--- Passage for review ---
───

Zumbi (1655 – November 20, 1695), also known as Zumbi dos Palmares, was a major freedom fighter in Brazilian history, being one of the pioneers of resistance to slavery. He was also the last of the kings of the Quilombo dos Palmares, a settlement of African-Brazilian people who had liberated themselves from enslavement, in the present-day state of Alagoas. Zumbi today is revered in African-Brazilian culture as a powerful symbol of anti-slave and anti-colonial resistance.

Quilombos were communities in Brazil founded by individuals of African descent who escaped slavery (these escaped slaves were commonly referred to as Maroons). Members of quilombos often returned to plantations or towns to encourage their former fellow slaves to flee and join the quilombos. Sometimes, they brought others by force and sabotaged plantations. People who came to quilombos of their own were considered free, but those who were captured and brought by force were considered slaves and continued to be so in the new settlements. They could be considered free if they were to bring another captive to the settlement. Women were also targets of capture, and were forcibly relocated to Palmares. Some women, however, fled voluntarily to Palmares to escape abusive spouses and or masters. Men were also recruited to join Palmares and even Portuguese soldiers fleeing forced recruitment were sought out.

Palmares was established around 1605 by 40 enslaved central Africans who fled to the heavily forested hills that parallel the northern coast of Brazil. Here they instituted a free settlement they called Angola janga (Little Angola), which grew to be the greatest community of escaped slaves in the Americas. Portuguese authorities called this area Palmares, due to its many palm trees, and were locked in deadly clashes with it for much of the 17th century.

Quilombo dos Palmares was a self-sustaining kingdom of Maroons escaped from the Portuguese settlements in Brazil, a region perhaps the size of Portugal in the hinterland of Pernambuco. At its height, Palmares had a population of more than 30,000. Palmares developed into a confederation of 11 towns, spanning rugged mountainous terrain in frontier zones across the present-day states of Alagoas and Pernambuco. Palmares was an autonomous state based on African political and religious customs that supported itself though means of agriculture, fishing, hunting, gathering, trading, and raiding nearby Brazilian plantations and settlements.

───

--- Supplied material ---
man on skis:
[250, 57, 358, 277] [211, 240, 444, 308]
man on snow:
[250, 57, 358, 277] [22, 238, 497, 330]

───

--- Problems and tasks ---
1. In the passage on Zumbi and Palmares, what name did the founders give their free settlement?
2. Rewrite the passage on Zumbi and Palmares from "Palmares was established" to "the 17th century.", swapping "forested hills" for "wooded hills".
Answer from the passage on Zumbi and Palmares alone.

--- Responses in order ---
1. They called it Angola janga, or Little Angola.

2.
Palmares was established around 1605 by 40 enslaved central Africans who fled to the heavily wooded hills that parallel the northern coast of Brazil. Here they instituted a free settlement they called Angola janga (Little Angola), which grew to be the greatest community of escaped slaves in the Americas. Portuguese authorities called this area Palmares, due to its many palm trees, and were locked in deadly clashes with it for much of the 17th century.